Evaporation of Low-mass Planet Atmospheres: Multidimensional Hydrodynamics with Consistent Thermochemistry

Abstract

Abstract Direct and statistical observational evidence suggests that photoevaporation is important in eroding the atmosphere of sub-Neptune planets. We construct full hydrodynamic simulations, coupled with consistent thermochemistry and ray-tracing radiative transfer, to understand the physics of atmospheric photoevaporation caused by high-energy photons from the host star. We identify a region on the parameter space where a hydrostatic atmosphere cannot be balanced by any plausible interplanetary pressure, so that the atmosphere is particularly susceptible to loss by Parker wind.
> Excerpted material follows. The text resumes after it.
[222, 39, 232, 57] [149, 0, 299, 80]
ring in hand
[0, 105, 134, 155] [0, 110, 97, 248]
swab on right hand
This region may lead to an absence of rich atmosphere (substantially H/He) for planets with low mass (M ≲ 3 M ⊕). Full numerical simulations of photoevaporative outflows show a typical outflow speed ∼ 30 km s − 1 and M ˙ ∼ 4 × 10 − 10 M ⊕ yr − 1 for a 5 M ⊕ fiducial model rocky-core planet with 10−2 of its mass in the atmosphere. The outflows modulated by strong stellar wind (ram pressure up to 5 times the total wind pressure) are collimated toward the nightside of the planet, while the mass-loss rate is only ∼25% lower than the fiducial model. By exploring the parameter space, we find that EUV photoionization is most important in launching photoevaporative wind; other energetic radiations have secondary importance. Based on simulation results we propose a semiempirical formula of photoevaporation rate (error ≲ 20%), which is a function of high-energy irradiation, planet mass, and envelope mass fraction (error ≲20%). We then reproduce the observed bimodal radius distribution of sub-Neptune Kepler planets semiquantitatively.